# Input data:
· · · · · · ·

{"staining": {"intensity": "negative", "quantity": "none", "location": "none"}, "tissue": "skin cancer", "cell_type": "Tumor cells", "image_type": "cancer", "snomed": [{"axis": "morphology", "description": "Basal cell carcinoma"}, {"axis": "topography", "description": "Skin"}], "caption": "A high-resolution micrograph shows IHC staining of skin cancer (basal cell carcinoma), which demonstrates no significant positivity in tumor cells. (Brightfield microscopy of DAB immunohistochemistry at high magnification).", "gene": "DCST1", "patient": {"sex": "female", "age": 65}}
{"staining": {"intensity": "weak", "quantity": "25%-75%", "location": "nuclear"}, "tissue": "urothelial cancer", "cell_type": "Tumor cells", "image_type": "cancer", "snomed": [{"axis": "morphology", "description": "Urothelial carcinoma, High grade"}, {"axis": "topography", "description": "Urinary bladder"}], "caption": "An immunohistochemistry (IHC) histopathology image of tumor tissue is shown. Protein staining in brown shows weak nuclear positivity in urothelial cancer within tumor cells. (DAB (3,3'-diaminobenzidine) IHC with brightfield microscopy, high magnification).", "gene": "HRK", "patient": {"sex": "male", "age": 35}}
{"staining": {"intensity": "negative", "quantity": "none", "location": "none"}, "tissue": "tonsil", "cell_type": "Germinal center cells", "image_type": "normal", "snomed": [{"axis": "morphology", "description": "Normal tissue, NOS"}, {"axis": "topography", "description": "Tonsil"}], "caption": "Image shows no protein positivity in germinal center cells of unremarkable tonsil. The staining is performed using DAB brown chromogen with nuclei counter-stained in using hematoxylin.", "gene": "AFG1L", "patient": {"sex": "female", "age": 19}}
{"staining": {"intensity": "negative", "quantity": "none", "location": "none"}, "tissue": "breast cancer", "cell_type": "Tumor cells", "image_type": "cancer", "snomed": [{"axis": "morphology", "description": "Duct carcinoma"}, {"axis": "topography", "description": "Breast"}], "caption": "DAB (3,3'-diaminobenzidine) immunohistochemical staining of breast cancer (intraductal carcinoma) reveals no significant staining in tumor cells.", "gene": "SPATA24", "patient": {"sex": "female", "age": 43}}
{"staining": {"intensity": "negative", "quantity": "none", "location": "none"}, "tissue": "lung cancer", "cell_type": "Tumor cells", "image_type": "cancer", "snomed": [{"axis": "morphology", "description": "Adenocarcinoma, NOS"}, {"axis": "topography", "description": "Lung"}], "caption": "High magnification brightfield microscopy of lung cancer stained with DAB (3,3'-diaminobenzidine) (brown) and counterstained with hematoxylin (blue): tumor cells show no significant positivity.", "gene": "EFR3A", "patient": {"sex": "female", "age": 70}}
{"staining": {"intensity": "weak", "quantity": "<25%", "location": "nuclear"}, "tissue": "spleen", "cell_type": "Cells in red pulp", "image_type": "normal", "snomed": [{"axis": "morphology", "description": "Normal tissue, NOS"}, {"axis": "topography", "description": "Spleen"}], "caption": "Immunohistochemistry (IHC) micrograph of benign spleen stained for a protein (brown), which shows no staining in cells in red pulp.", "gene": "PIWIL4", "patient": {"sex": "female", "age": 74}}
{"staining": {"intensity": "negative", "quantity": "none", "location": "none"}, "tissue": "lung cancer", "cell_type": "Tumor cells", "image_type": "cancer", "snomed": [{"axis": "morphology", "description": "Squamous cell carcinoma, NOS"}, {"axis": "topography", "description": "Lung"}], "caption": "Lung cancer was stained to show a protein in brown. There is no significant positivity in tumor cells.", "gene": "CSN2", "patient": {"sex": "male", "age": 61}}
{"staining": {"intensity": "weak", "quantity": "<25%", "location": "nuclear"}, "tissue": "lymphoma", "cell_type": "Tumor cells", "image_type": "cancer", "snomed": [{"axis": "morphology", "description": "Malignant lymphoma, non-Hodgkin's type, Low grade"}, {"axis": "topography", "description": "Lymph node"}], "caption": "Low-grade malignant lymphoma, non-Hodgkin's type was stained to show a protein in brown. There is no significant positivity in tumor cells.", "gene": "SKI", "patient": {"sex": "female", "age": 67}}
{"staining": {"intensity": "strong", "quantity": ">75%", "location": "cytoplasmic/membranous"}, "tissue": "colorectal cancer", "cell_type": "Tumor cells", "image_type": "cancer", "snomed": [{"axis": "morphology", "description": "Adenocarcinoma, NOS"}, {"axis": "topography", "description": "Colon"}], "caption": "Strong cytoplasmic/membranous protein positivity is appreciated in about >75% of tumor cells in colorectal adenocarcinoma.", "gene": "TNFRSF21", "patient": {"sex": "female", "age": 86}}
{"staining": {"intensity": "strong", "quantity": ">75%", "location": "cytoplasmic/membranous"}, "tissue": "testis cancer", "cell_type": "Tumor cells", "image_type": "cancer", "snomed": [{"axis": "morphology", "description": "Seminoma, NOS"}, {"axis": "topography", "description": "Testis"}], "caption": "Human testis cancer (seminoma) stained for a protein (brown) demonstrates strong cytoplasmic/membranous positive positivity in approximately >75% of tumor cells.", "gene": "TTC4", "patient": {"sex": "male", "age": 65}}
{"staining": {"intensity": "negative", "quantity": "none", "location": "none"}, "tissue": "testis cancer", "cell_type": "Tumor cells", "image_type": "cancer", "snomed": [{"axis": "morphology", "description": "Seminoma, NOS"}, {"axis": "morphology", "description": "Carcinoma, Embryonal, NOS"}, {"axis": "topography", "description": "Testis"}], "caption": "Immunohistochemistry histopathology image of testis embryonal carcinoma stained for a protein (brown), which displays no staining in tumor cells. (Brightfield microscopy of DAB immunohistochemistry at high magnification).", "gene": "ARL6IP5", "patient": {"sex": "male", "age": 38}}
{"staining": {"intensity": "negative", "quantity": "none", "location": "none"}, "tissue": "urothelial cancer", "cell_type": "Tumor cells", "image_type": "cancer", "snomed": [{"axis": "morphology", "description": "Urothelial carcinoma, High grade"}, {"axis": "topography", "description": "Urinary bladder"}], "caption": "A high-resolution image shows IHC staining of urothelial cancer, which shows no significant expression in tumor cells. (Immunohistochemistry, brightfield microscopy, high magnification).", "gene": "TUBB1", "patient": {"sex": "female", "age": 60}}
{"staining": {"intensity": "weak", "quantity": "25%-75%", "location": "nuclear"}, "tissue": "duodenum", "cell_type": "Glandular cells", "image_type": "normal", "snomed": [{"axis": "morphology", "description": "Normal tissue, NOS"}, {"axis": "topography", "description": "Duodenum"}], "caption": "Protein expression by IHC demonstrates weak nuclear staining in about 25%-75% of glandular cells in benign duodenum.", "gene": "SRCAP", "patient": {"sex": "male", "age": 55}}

· · · · · · ·

# Goal of the exercise:
Set down every entry once more, exactly as it was written above.

# Reply to the task:
{"staining": {"intensity": "negative", "quantity": "none", "location": "none"}, "tissue": "skin cancer", "cell_type": "Tumor cells", "image_type": "cancer", "snomed": [{"axis": "morphology", "description": "Basal cell carcinoma"}, {"axis": "topography", "description": "Skin"}], "caption": "A high-resolution micrograph shows IHC staining of skin cancer (basal cell carcinoma), which demonstrates no significant positivity in tumor cells. (Brightfield microscopy of DAB immunohistochemistry at high magnification).", "gene": "DCST1", "patient": {"sex": "female", "age": 65}}
{"staining": {"intensity": "weak", "quantity": "25%-75%", "location": "nuclear"}, "tissue": "urothelial cancer", "cell_type": "Tumor cells", "image_type": "cancer", "snomed": [{"axis": "morphology", "description": "Urothelial carcinoma, High grade"}, {"axis": "topography", "description": "Urinary bladder"}], "caption": "An immunohistochemistry (IHC) histopathology image of tumor tissue is shown. Protein staining in brown shows weak nuclear positivity in urothelial cancer within tumor cells. (DAB (3,3'-diaminobenzidine) IHC with brightfield microscopy, high magnification).", "gene": "HRK", "patient": {"sex": "male", "age": 35}}
{"staining": {"intensity": "negative", "quantity": "none", "location": "none"}, "tissue": "tonsil", "cell_type": "Germinal center cells", "image_type": "normal", "snomed": [{"axis": "morphology", "description": "Normal tissue, NOS"}, {"axis": "topography", "description": "Tonsil"}], "caption": "Image shows no protein positivity in germinal center cells of unremarkable tonsil. The staining is performed using DAB brown chromogen with nuclei counter-stained in using hematoxylin.", "gene": "AFG1L", "patient": {"sex": "female", "age": 19}}
{"staining": {"intensity": "negative", "quantity": "none", "location": "none"}, "tissue": "breast cancer", "cell_type": "Tumor cells", "image_type": "cancer", "snomed": [{"axis": "morphology", "description": "Duct carcinoma"}, {"axis": "topography", "description": "Breast"}], "caption": "DAB (3,3'-diaminobenzidine) immunohistochemical staining of breast cancer (intraductal carcinoma) reveals no significant staining in tumor cells.", "gene": "SPATA24", "patient": {"sex": "female", "age": 43}}
{"staining": {"intensity": "negative", "quantity": "none", "location": "none"}, "tissue": "lung cancer", "cell_type": "Tumor cells", "image_type": "cancer", "snomed": [{"axis": "morphology", "description": "Adenocarcinoma, NOS"}, {"axis": "topography", "description": "Lung"}], "caption": "High magnification brightfield microscopy of lung cancer stained with DAB (3,3'-diaminobenzidine) (brown) and counterstained with hematoxylin (blue): tumor cells show no significant positivity.", "gene": "EFR3A", "patient": {"sex": "female", "age": 70}}
{"staining": {"intensity": "weak", "quantity": "<25%", "location": "nuclear"}, "tissue": "spleen", "cell_type": "Cells in red pulp", "image_type": "normal", "snomed": [{"axis": "morphology", "description": "Normal tissue, NOS"}, {"axis": "topography", "description": "Spleen"}], "caption": "Immunohistochemistry (IHC) micrograph of benign spleen stained for a protein (brown), which shows no staining in cells in red pulp.", "gene": "PIWIL4", "patient": {"sex": "female", "age": 74}}
{"staining": {"intensity": "negative", "quantity": "none", "location": "none"}, "tissue": "lung cancer", "cell_type": "Tumor cells", "image_type": "cancer", "snomed": [{"axis": "morphology", "description": "Squamous cell carcinoma, NOS"}, {"axis": "topography", "description": "Lung"}], "caption": "Lung cancer was stained to show a protein in brown. There is no significant positivity in tumor cells.", "gene": "CSN2", "patient": {"sex": "male", "age": 61}}
{"staining": {"intensity": "weak", "quantity": "<25%", "location": "nuclear"}, "tissue": "lymphoma", "cell_type": "Tumor cells", "image_type": "cancer", "snomed": [{"axis": "morphology", "description": "Malignant lymphoma, non-Hodgkin's type, Low grade"}, {"axis": "topography", "description": "Lymph node"}], "caption": "Low-grade malignant lymphoma, non-Hodgkin's type was stained to show a protein in brown. There is no significant positivity in tumor cells.", "gene": "SKI", "patient": {"sex": "female", "age": 67}}
{"staining": {"intensity": "strong", "quantity": ">75%", "location": "cytoplasmic/membranous"}, "tissue": "colorectal cancer", "cell_type": "Tumor cells", "image_type": "cancer", "snomed": [{"axis": "morphology", "description": "Adenocarcinoma, NOS"}, {"axis": "topography", "description": "Colon"}], "caption": "Strong cytoplasmic/membranous protein positivity is appreciated in about >75% of tumor cells in colorectal adenocarcinoma.", "gene": "TNFRSF21", "patient": {"sex": "female", "age": 86}}
{"staining": {"intensity": "strong", "quantity": ">75%", "location": "cytoplasmic/membranous"}, "tissue": "testis cancer", "cell_type": "Tumor cells", "image_type": "cancer", "snomed": [{"axis": "morphology", "description": "Seminoma, NOS"}, {"axis": "topography", "description": "Testis"}], "caption": "Human testis cancer (seminoma) stained for a protein (brown) demonstrates strong cytoplasmic/membranous positive positivity in approximately >75% of tumor cells.", "gene": "TTC4", "patient": {"sex": "male", "age": 65}}
{"staining": {"intensity": "negative", "quantity": "none", "location": "none"}, "tissue": "testis cancer", "cell_type": "Tumor cells", "image_type": "cancer", "snomed": [{"axis": "morphology", "description": "Seminoma, NOS"}, {"axis": "morphology", "description": "Carcinoma, Embryonal, NOS"}, {"axis": "topography", "description": "Testis"}], "caption": "Immunohistochemistry histopathology image of testis embryonal carcinoma stained for a protein (brown), which displays no staining in tumor cells. (Brightfield microscopy of DAB immunohistochemistry at high magnification).", "gene": "ARL6IP5", "patient": {"sex": "male", "age": 38}}
{"staining": {"intensity": "negative", "quantity": "none", "location": "none"}, "tissue": "urothelial cancer", "cell_type": "Tumor cells", "image_type": "cancer", "snomed": [{"axis": "morphology", "description": "Urothelial carcinoma, High grade"}, {"axis": "topography", "description": "Urinary bladder"}], "caption": "A high-resolution image shows IHC staining of urothelial cancer, which shows no significant expression in tumor cells. (Immunohistochemistry, brightfield microscopy, high magnification).", "gene": "TUBB1", "patient": {"sex": "female", "age": 60}}
{"staining": {"intensity": "weak", "quantity": "25%-75%", "location": "nuclear"}, "tissue": "duodenum", "cell_type": "Glandular cells", "image_type": "normal", "snomed": [{"axis": "morphology", "description": "Normal tissue, NOS"}, {"axis": "topography", "description": "Duodenum"}], "caption": "Protein expression by IHC demonstrates weak nuclear staining in about 25%-75% of glandular cells in benign duodenum.", "gene": "SRCAP", "patient": {"sex": "male", "age": 55}}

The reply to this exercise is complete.